The next figure shows that the capture file has got admin credentials of the wireless router. It means that the administrator of the wireless network was authenticating to the access point when the attacker captured the data and it was done over an unsecured protocol. In this scenario, we were able to see the username of admin passed unsecured; however, the password is base64 encoded. To know the password, we need to decode the value using a base64 decoder tool. base64 is a tool available in Kali Linux for just this purpose. We will use this tool to decode the value.
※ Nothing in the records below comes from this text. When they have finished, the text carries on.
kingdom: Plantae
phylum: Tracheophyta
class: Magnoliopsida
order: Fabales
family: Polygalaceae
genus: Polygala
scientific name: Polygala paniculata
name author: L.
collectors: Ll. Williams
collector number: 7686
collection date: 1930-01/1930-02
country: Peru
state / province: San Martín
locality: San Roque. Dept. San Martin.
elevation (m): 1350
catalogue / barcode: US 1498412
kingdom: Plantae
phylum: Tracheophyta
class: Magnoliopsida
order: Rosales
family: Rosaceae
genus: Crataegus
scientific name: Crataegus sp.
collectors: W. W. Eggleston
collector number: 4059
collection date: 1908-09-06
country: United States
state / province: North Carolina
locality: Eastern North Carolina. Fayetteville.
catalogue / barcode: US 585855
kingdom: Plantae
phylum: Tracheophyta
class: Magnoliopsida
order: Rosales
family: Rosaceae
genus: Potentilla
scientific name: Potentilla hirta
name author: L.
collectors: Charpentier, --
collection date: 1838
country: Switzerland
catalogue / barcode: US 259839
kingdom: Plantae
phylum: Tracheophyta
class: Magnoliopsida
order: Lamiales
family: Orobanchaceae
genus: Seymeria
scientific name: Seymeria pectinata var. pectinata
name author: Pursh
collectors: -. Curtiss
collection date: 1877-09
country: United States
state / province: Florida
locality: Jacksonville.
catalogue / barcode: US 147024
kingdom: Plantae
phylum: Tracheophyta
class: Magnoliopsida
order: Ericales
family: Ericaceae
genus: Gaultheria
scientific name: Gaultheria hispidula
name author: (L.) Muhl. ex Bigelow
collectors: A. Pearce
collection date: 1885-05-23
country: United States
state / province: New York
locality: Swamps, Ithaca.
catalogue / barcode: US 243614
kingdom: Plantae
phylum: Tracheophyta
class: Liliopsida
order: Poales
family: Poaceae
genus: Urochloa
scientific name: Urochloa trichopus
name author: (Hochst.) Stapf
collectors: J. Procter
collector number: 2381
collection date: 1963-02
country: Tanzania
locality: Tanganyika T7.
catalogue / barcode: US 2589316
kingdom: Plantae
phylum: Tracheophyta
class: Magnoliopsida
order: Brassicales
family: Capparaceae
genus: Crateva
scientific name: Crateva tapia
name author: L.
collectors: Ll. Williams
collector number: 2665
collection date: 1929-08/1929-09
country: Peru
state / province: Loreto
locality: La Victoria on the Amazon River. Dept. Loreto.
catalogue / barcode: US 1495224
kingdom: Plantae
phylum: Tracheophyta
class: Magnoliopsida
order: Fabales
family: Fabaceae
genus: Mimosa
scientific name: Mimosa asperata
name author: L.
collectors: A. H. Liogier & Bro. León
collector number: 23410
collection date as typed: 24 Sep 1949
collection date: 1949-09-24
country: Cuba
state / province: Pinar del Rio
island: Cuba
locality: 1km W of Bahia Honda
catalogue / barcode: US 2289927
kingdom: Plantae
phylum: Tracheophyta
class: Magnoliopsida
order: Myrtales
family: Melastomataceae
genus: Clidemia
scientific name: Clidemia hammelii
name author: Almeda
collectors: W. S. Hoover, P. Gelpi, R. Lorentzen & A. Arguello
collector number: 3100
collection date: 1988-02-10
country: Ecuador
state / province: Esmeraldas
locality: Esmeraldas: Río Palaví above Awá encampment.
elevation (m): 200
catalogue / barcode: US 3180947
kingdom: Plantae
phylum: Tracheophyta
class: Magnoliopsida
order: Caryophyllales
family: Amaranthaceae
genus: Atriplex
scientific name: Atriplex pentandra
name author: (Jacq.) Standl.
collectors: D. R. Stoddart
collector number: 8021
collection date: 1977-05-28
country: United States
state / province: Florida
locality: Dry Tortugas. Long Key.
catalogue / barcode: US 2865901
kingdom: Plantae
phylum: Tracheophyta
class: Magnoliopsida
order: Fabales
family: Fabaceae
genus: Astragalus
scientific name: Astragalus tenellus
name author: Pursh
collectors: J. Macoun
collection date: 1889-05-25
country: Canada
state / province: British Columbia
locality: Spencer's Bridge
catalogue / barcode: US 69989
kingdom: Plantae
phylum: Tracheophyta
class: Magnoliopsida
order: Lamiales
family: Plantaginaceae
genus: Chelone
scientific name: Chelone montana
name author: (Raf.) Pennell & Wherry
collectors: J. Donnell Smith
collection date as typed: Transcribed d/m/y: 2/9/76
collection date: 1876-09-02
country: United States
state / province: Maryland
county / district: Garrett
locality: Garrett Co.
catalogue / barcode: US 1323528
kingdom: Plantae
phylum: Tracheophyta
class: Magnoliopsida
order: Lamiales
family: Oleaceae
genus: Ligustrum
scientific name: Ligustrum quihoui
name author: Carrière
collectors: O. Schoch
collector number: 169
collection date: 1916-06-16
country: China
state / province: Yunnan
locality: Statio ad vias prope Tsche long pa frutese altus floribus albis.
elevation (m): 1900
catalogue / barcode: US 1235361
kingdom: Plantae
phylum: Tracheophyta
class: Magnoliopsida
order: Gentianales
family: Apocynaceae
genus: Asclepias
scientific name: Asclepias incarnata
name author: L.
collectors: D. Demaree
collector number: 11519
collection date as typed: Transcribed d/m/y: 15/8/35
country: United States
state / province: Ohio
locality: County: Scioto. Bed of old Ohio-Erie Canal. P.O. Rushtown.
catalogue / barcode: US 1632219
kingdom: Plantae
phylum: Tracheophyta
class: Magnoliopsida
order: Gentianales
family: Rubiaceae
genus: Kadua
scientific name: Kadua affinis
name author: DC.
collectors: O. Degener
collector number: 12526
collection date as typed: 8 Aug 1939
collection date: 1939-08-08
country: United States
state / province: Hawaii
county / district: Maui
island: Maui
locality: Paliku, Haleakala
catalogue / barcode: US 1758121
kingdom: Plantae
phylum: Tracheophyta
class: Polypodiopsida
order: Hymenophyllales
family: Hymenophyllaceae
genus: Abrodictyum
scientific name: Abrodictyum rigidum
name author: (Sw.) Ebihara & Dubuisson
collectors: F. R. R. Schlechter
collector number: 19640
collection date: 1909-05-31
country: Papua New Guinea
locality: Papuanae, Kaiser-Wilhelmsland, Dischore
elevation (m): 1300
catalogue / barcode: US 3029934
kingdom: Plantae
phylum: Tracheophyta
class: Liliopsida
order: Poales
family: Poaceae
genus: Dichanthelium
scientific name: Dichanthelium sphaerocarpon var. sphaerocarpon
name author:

- Find the encoded password value in the POST data, put it in a text file and save the file with the name
base64decode.
- Use any file editor available in Kali and paste the Base64 encoded string into the file, as shown:
- Now look at the file:
- Run the following command to decode the value:
#base64 –decode base64decode
The preceding output shows that the value is successfully decoded. It is password. Now we have the administrative credentials to the wireless access point. This clearly enables many new attack scenarios. We can target the clients by changing the configuration of the access point or perhaps testing for password reuse on other infrastructure devices or applications.
In addition to simple user credentials, we are also able to extract more complex elements from the HTTP traffic. All the documents downloaded or viewed from sites over HTTP can be extracted by using the HTTP objects option in Wireshark. Navigate to File | Export Objects | HTTP. You can select the objects from the HTTP objects pane and save them to the disk for future reference.
It can be seen from the preceding figure that many different file types are contained within the HTTP communications. In addition to the HTML files you would expect to see, you also have graphics files, the JavaScripts run by the web browsers, and any files that may have been downloaded during the capture session. All of these files can be downloaded to your attack workstation in a format that you can dig through by clicking on Save All. These files may contain normally protected information important to your client or other administrative information that can get you deeper into the network.
Simple Mail Transfer Protocol (SMTP) is used to send e-mails between clients and servers on the network. By default, SMTP communications occur on TCP port 25. Similar to HTTP described earlier, the client and server exchange commands and status codes during the communication in addition to the actual e-mail information the client sees in their mail reader. The following figure shows a typical SMTP exchange:
SMTP by default is not secure; any third party capable of sniffing the communication between the SMTP client and SMTP server can read the e-mail in clear text. Apply display filter SMTP to focus on e-mail traffic. At times, we come across sensitive e-mails in PCAP that help us to penetrate further. POP is used to retrieve e-mails from the server. Use display filter pop to focus on POP traffic.
As a more secure alternative to SMTP, SMTP over SSL is used. In SMTPS, a secure channel is established between the SMTP client and server before sending the e-mail out. By default, SMTP over SSL uses port 587. If SMTPS is utilized, even if the attacker captures the traffic between the two parties, they cannot read the e-mail without decrypting it. The key used to secure the channel is private and resides on the e-mail servers. Unless the key itself is compromised, there is no way to read the e-mail sent. Look for any sensitive e-mail exchanges in the pcap which can help us further penetrate the network.